#### [GIVEN INFORMATION]
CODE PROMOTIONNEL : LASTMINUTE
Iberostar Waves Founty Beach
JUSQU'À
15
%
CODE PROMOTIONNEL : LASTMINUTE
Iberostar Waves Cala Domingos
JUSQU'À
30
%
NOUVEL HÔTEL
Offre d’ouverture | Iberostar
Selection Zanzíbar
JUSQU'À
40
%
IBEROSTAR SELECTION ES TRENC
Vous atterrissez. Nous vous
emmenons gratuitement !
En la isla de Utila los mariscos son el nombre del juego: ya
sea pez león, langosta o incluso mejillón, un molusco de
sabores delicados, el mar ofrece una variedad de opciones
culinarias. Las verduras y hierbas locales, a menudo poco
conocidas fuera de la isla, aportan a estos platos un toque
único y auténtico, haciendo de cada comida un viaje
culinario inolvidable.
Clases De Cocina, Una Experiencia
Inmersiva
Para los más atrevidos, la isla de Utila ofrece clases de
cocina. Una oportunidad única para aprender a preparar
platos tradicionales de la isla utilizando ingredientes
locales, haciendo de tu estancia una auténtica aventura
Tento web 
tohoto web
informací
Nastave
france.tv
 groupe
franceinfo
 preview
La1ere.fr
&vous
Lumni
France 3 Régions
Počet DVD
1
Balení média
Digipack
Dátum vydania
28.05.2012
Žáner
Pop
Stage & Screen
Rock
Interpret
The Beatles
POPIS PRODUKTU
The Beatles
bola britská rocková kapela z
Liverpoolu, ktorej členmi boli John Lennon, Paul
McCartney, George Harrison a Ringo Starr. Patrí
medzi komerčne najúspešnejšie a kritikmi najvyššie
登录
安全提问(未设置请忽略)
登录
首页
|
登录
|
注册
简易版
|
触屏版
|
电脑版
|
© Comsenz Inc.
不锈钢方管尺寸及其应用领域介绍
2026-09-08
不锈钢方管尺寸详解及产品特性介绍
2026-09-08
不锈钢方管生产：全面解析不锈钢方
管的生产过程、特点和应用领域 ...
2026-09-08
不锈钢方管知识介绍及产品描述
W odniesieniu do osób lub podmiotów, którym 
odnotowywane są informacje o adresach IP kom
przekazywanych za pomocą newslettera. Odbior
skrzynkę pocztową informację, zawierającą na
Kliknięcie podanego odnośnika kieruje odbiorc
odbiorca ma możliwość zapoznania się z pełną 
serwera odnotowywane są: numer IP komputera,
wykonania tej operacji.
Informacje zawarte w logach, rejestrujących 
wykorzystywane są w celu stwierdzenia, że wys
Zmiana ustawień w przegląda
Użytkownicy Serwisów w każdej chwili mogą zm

#### [THE TASK]
Every record in the listing above should be reproduced exactly.

#### [ANSWER TO THE EXERCISE]
CODE PROMOTIONNEL : LASTMINUTE
Iberostar Waves Founty Beach
JUSQU'À
15
%
CODE PROMOTIONNEL : LASTMINUTE
Iberostar Waves Cala Domingos
JUSQU'À
30
%
NOUVEL HÔTEL
Offre d’ouverture | Iberostar
Selection Zanzíbar
JUSQU'À
40
%
IBEROSTAR SELECTION ES TRENC
Vous atterrissez. Nous vous
emmenons gratuitement !
En la isla de Utila los mariscos son el nombre del juego: ya
sea pez león, langosta o incluso mejillón, un molusco de
sabores delicados, el mar ofrece una variedad de opciones
culinarias. Las verduras y hierbas locales, a menudo poco
conocidas fuera de la isla, aportan a estos platos un toque
único y auténtico, haciendo de cada comida un viaje
culinario inolvidable.
Clases De Cocina, Una Experiencia
Inmersiva
Para los más atrevidos, la isla de Utila ofrece clases de
cocina. Una oportunidad única para aprender a preparar
platos tradicionales de la isla utilizando ingredientes
locales, haciendo de tu estancia una auténtica aventura
Tento web 
tohoto web
informací
Nastave
france.tv
 groupe
franceinfo
 preview
La1ere.fr
&vous
Lumni
France 3 Régions
Počet DVD
1
Balení média
Digipack
Dátum vydania
28.05.2012
Žáner
Pop
Stage & Screen
Rock
Interpret
The Beatles
POPIS PRODUKTU
The Beatles
bola britská rocková kapela z
Liverpoolu, ktorej členmi boli John Lennon, Paul
McCartney, George Harrison a Ringo Starr. Patrí
medzi komerčne najúspešnejšie a kritikmi najvyššie
登录
安全提问(未设置请忽略)
登录
首页
|
登录
|
注册
简易版
|
触屏版
|
电脑版
|
© Comsenz Inc.
不锈钢方管尺寸及其应用领域介绍
2026-09-08
不锈钢方管尺寸详解及产品特性介绍
2026-09-08
不锈钢方管生产：全面解析不锈钢方
管的生产过程、特点和应用领域 ...
2026-09-08
不锈钢方管知识介绍及产品描述
W odniesieniu do osób lub podmiotów, którym 
odnotowywane są informacje o adresach IP kom
przekazywanych za pomocą newslettera. Odbior
skrzynkę pocztową informację, zawierającą na
Kliknięcie podanego odnośnika kieruje odbiorc
odbiorca ma możliwość zapoznania się z pełną 
serwera odnotowywane są: numer IP komputera,
wykonania tej operacji.
Informacje zawarte w logach, rejestrujących 
wykorzystywane są w celu stwierdzenia, że wys
Zmiana ustawień w przegląda
Użytkownicy Serwisów w każdej chwili mogą zm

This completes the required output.